A Drake style guide maintainer should keep a local clone of this repository. This should be set up in the usual manner, but with remotes to both Google and Drake as you will want to be able to rebase from either one:

  • Fork "styleguide" into your account, this is where all your branches will be

  • Check out your own fork

    • Go to forked repository https://github.com/**USERNAME**/styleguide and press the green "Clone or download" button, then select "ssh" and copy ssh URL

    • Clone it on your local machine:

         git clone URL_YOU_JUST_COPIED
         cd styleguide
      
  • Add a "drake" remote for the Drake styleguide and make it the default upstream. Note that for compatibility with Google, we use the branch gh-pages as our master:

     git remote add drake [email protected]:RobotLocomotion/styleguide.git
     git remote set-url --push drake no_push
     git branch --set-upstream-to drake/gh-pages
    
  • Add a "google" remote for the Drake styleguide:

     git remote add google [email protected]:google/styleguide.git
     git remote set-url --push google no_push
    

Now that you have a repository and remotes set up, you want to be up-to-date with Drake and then pull Google's changes:

git co gh-pages
git pull --ff-only
git co -b **NEW_BRANCH_NAME**
git pull --rebase google gh-pages
**RESOLVE CONFLICTS**
git push --set-upstream origin **NEW_BRANCH_NAME**
**ORDINARY PR PROCESS**

There is a high likelihood that this rebase will have conflicts. These conflicts represent google changes to or near Drake-specific style rules and should be considered carefully rather than accepted or rejected blindly.

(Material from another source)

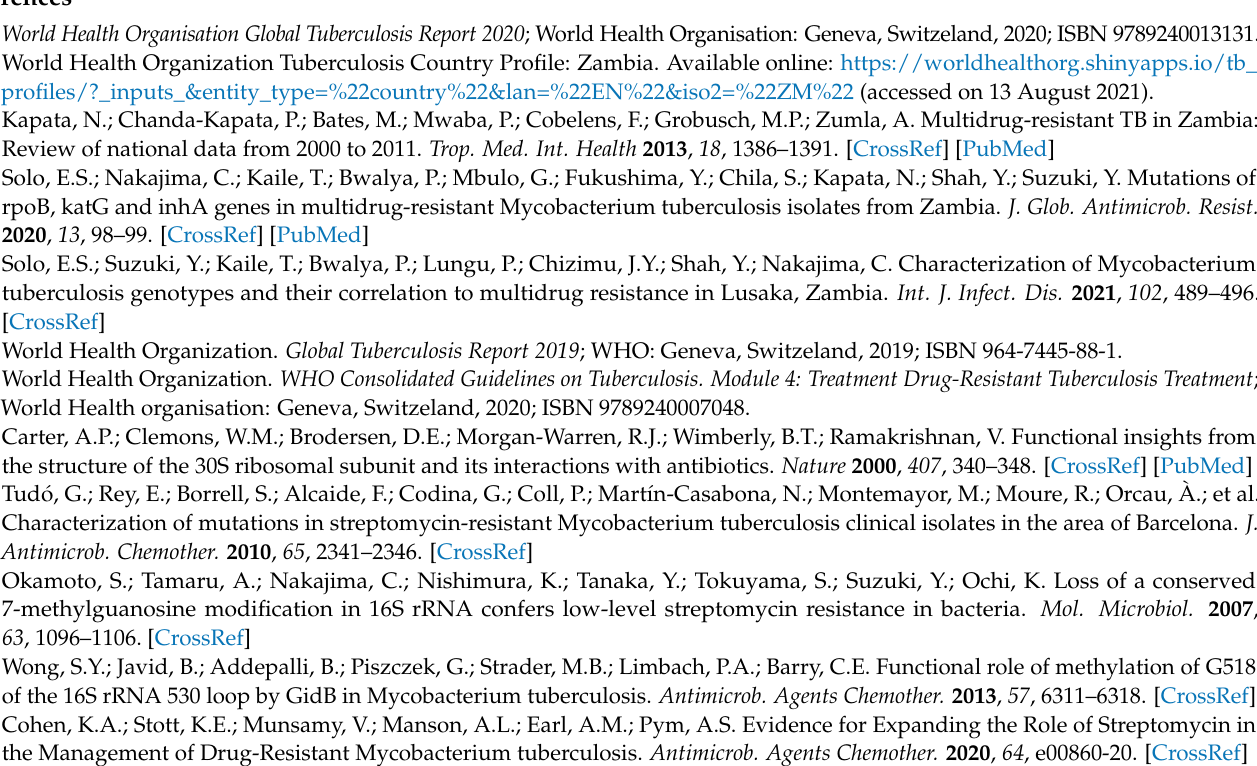
Table S3: The occurrence of K43R in various lineages among 7346 global MDR, pre-XDR, and XDR-MTB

When you have resolved the rebase you should commit, push, and PR in the usual manner. In creating the PR, double-check that you are PR'ing against RobotLocomotion/styleguide, not google/styleguide.

You should add all of the platform reviewers to the resulting PR.

--

Google Style Guides

Every major open-source project has its own style guide: a set of conventions (sometimes arbitrary) about how to write code for that project. It is much easier to understand a large codebase when all the code in it is in a consistent style.

“Style” covers a lot of ground, from “use camelCase for variable names” to “never use global variables” to “never use exceptions.” This project (google/styleguide) links to the style guidelines we use for Google code. If you are modifying a project that originated at Google, you may be pointed to this page to see the style guides that apply to that project.

This project holds the C++ Style Guide, Objective-C Style Guide, Java Style Guide, Python Style Guide, R Style Guide, Shell Style Guide, HTML/CSS Style Guide, JavaScript Style Guide, AngularJS Style Guide, Common Lisp Style Guide, and Vimscript Style Guide. This project also contains cpplint, a tool to assist with style guide compliance, and google-c-style.el, an Emacs settings file for Google style.

If your project requires that you create a new XML document format, the XML Document Format Style Guide may be helpful. In addition to actual style rules, it also contains advice on designing your own vs. adapting an existing format, on XML instance document formatting, and on elements vs. attributes.

The style guides in this project are licensed under the CC-By 3.0 License, which encourages you to share these documents. See https://creativecommons.org/licenses/by/3.0/ for more details.

The following Google style guides live outside of this project: Go Code Review Comments and Effective Dart.